Idea building combines selective pieces of the recorded material that was generated from the brainstorming and research stages to form a more complete set of conceptual interpretations to develop as possible solutions to the assignment. Idea building is the stage where concepts are prepared for review and presentation. To implement idea building, sketches are produced that illustrate the concept for presentation to a client. All formal illustration and design and considerations are finalized at this stage; composition, visual subject choices, typography (if needed), etc. Tone and color can be indicated if they will help a client understand the sketch and concept easily.
Rhetoric supports the results of concept development and sketches produced in the idea building stage. Based on conclusions drawn during the review stage, it is used to explain and justify the artistic choices and conceptual intent of the sketch proposals. However, it can also influence and inform the idea building process. Rhetoric being a verbal form of communication is an effective way to connect with non-visual clients. It is used to answer any questions or concerns that may arise from the appearance of a sketch. It is not enough to be able to intuitively produce a pleasing idea, it must also be sold, and it in turn, if presented to a middle manager, the idea may have to be presented by a middle manager to a superior, a constituent, or a client, and so on. Also, this may happen without the illustrator being present.
The completion stage is where approved ideas are prepared for delivery to a client and or a production house, i.e., the execution of the final illustration. It is also where any changes and/or revisions to the final illustration are added as a result of the final review.

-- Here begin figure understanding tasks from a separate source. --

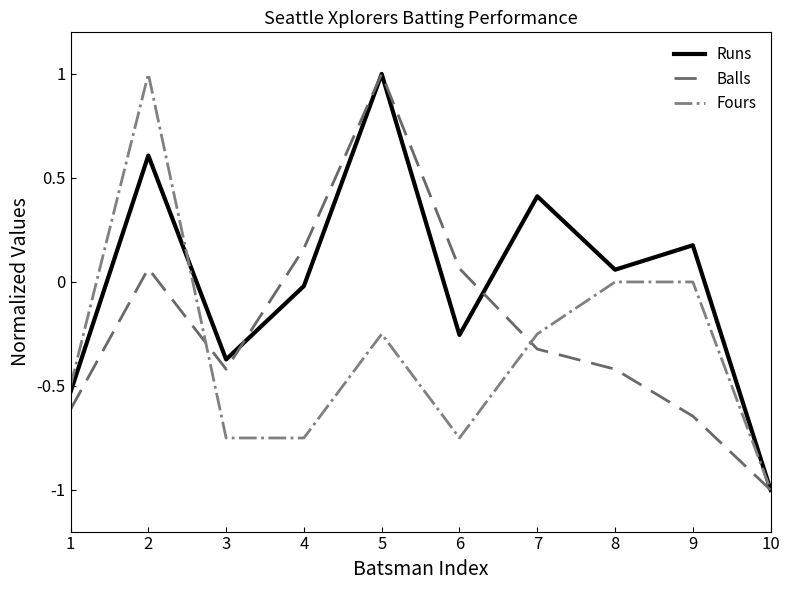

Does the chart have visible grid lines?

No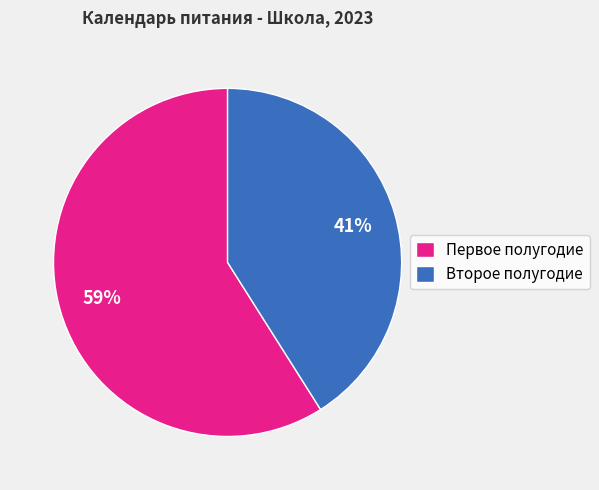

True or false: Второе полугодие accounts for 41% of the total.

True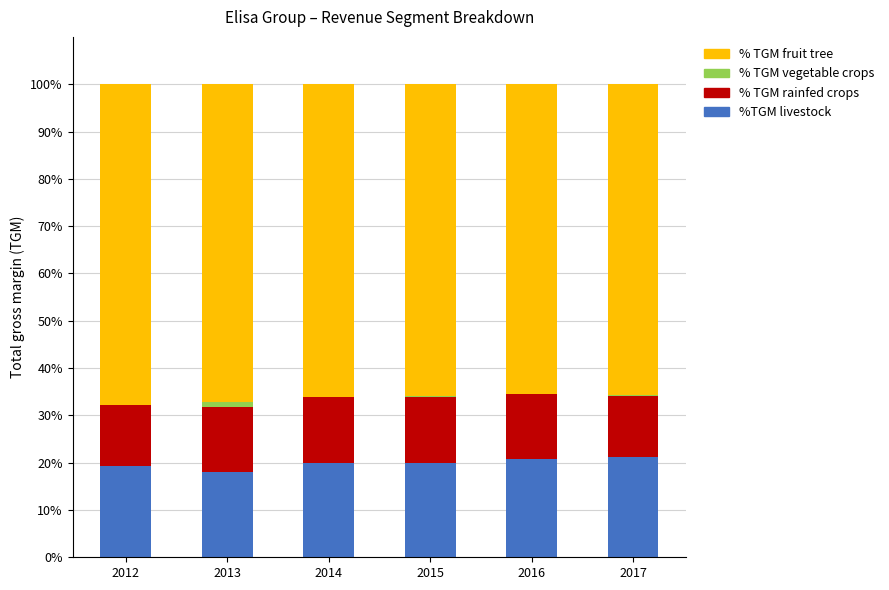

What is the total value across all series at 2014?

100.0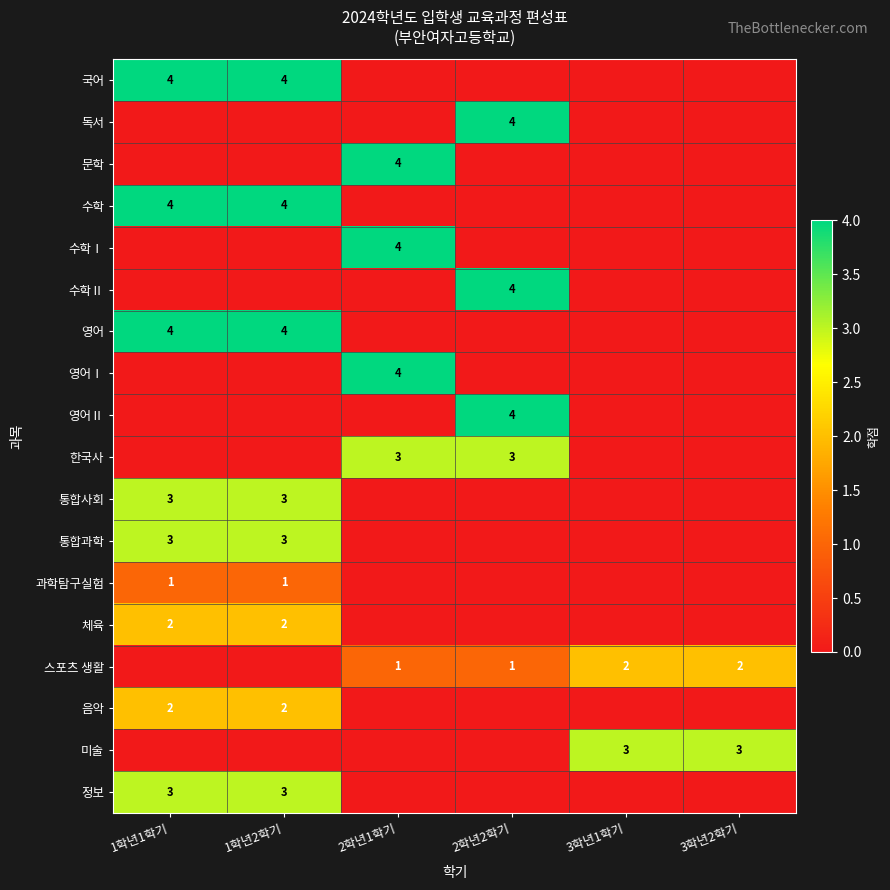

True or false: 정보 has a value of 3 at 1학년2학기.

True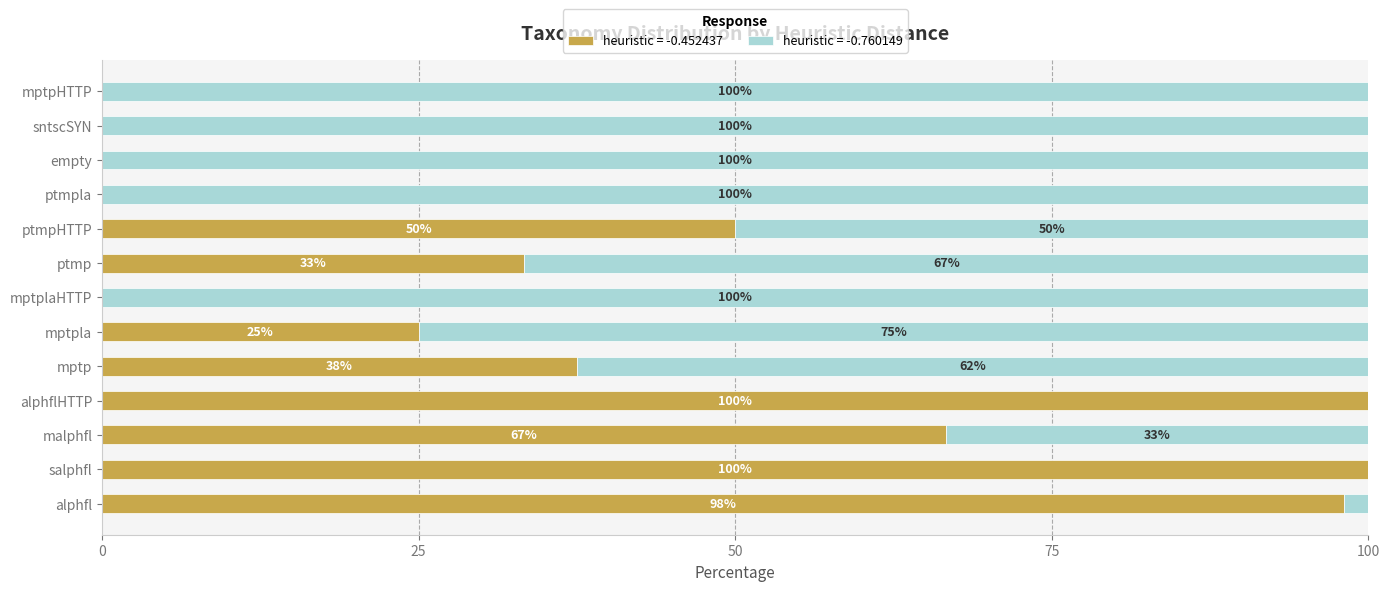

Is it true that heuristic = -0.452437 equals -62.5 at ptmpla?

False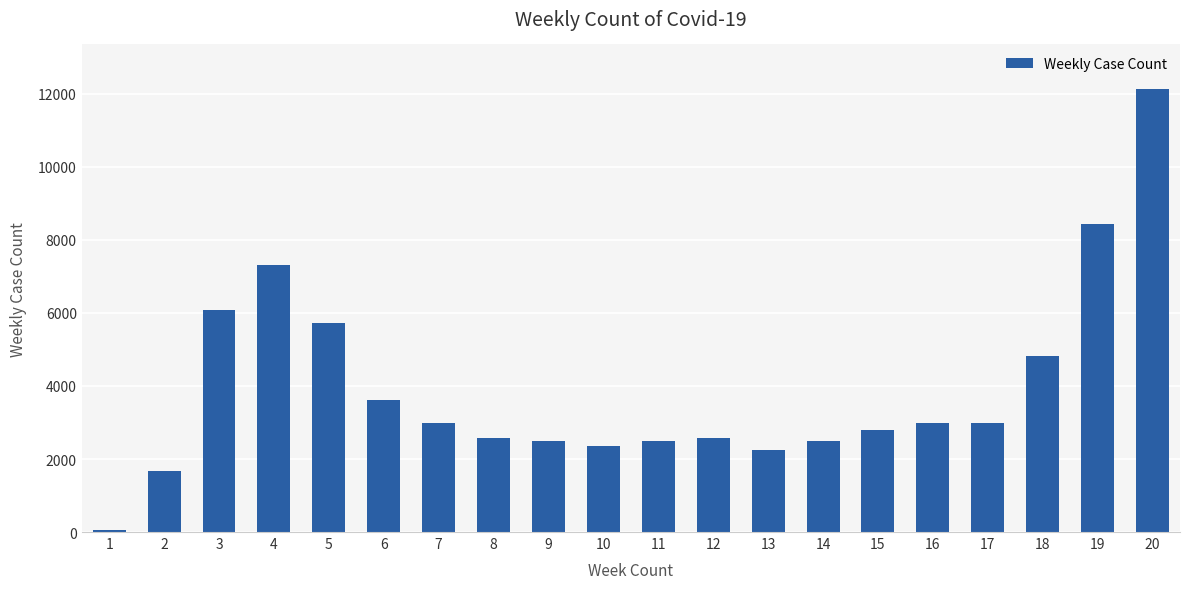

What is the average value?

3938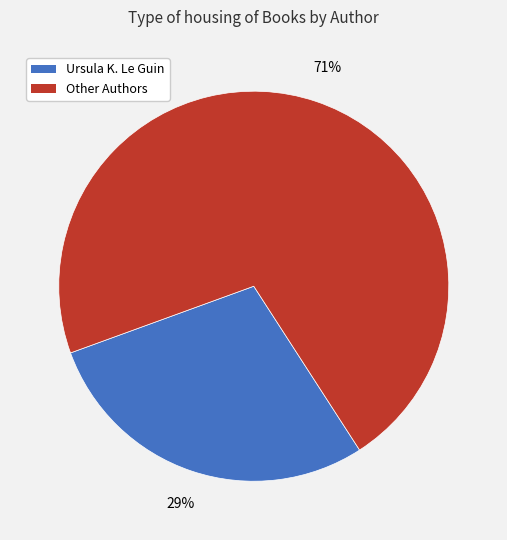

Is there a majority slice in this chart?

Yes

An extremely important stage prior to the release of an illustration, the final review is essentially a quality control assessment and inspection of the finished illustration. It is the time to look it over the work very carefully to make sure it will satisfy the expectations of the client. Anything bothersome can be corrected before the illustration is delivered. It’s the last chance.
|© 2013 Don Arday.|
Intuitive Project MethodologyStill retaining some semblance to a fully structured methodology, the intuitive project methodology corresponds to the more natural intuitive approach to problem solving that many illustrators use to complete assignments. At first glance, intuitive problem solving appears to be a streamlined, more efficient version of structured methodology, retaining at least one aspect of the problem identity, ideation, research, evaluation, development, and production stages. However, because there is far less cross-referencing of the six methodological stages, the result may suffer from lost creative opportunities, and a much more rudimentary solution to an illustration problem. Rhetoric, which a vital part in the problem solving process, is used only for purposes of justifying the completed work. Used in this way, rhetoric no longer influences and informs the idea building process.
|© 2013 Don Arday.|
Unstructured Project Methodology
Although seemingly not a methodology at all, an unstructured approach to problem solving is none-the-less still a form of methodology. The unstructured project methodology occurs when a problem is dealt with by thinking only of the task at hand. Ideating a concept without considering what will happen next or what has occurred prior, or researching a subject after the idea has been built. There is little or no cross-referencing of stages and far less discovery and development of creative building blocks. In fact brainstorming may not even be used in unstructured problem solving. It is essentially coming up with an idea and proceeding straight through to completion. This hit or miss approach to solving a problem does exactly that, hits or misses.